Lagos postpones enforcement of single-use plastics ban

THE Lagos State Government has given dealers in styrofoam and other single-use plastics a three-week grace, after which a ban on the product will be enforced.

Commissioner for Environment and Water Resources Tokunbo Wahab made this known in a statement via his official X handle on Thursday, January 25.

“As a responsible government, the lives of the residents are far more important than the profit producers set to make for the continuous production of styrofoam.

“The only moratorium that the state is willing to offer all producers and distributors of styrofoam is to delay the commencement of enforcement of the ban by three weeks, after which the government will go on full enforcement of the law,” Wahab noted.

The state government announced an immediate ban on styrofoam and other single-use plastics on Sunday, January 21, citing environmental and health concerns as reasons for the ban.

Through its commissioner, Wahab, the state Ministry of Environment and Water Resource disclosed that the products had become a menace to the ecosystem, especially during the rainy season.

Styrofoam is made of styrene, a petroleum-based product used to manufacture food containers.

    In 2018, the World Health Organization (WHO) classified styrene as a probable carcinogen.

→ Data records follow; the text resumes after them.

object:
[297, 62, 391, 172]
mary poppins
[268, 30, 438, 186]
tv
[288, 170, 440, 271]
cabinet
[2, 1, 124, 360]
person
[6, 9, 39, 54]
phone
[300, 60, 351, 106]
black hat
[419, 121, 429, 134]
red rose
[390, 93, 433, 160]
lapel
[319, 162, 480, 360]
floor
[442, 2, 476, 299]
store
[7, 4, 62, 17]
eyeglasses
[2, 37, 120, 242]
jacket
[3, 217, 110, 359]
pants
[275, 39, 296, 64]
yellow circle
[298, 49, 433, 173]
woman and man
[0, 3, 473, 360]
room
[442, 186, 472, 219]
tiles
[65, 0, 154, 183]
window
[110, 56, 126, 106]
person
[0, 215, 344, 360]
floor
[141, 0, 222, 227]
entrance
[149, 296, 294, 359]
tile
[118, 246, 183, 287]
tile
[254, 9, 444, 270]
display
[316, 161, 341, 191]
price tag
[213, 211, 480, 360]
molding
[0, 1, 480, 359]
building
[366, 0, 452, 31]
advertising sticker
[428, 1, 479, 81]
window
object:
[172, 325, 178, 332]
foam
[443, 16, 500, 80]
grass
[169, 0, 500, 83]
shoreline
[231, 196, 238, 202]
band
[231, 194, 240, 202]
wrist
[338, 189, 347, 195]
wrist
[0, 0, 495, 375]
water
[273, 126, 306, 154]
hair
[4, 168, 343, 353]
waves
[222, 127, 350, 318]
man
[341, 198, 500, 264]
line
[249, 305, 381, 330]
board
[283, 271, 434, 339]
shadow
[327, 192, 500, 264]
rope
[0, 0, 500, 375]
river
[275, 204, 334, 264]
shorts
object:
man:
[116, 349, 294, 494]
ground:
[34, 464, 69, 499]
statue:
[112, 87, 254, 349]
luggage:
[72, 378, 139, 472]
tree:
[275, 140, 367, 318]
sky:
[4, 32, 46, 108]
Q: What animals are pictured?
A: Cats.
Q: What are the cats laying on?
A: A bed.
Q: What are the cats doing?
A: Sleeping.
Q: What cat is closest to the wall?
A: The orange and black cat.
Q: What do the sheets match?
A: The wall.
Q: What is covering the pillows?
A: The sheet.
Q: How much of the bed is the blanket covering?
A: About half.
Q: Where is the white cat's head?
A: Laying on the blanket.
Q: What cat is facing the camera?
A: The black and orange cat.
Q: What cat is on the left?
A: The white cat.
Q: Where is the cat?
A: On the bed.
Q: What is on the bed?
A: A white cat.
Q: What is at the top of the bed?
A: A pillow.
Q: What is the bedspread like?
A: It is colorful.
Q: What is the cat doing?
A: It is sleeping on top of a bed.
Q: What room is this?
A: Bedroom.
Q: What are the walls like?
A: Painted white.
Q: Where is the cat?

This means that there is a probability of increased risk of cancer associated with the use of the product.

    Wahab said there was no going back on the ban, and though there had been a previous prohibition on using styrofoam in the state, it would be banned by the government.

    “The havoc and destruction caused to public utility by single-use plastics during and after the rainy season is unimaginable. If the producers had been responsible enough to respect the law, the government would not have had to wade into the matter.

    “The number of lives that have been lost through the effect of the use of styrofoam, the destruction of the ecosystem and aquatic lives, as well as the menace brought upon the environment, cannot be quantified,” Wahab noted.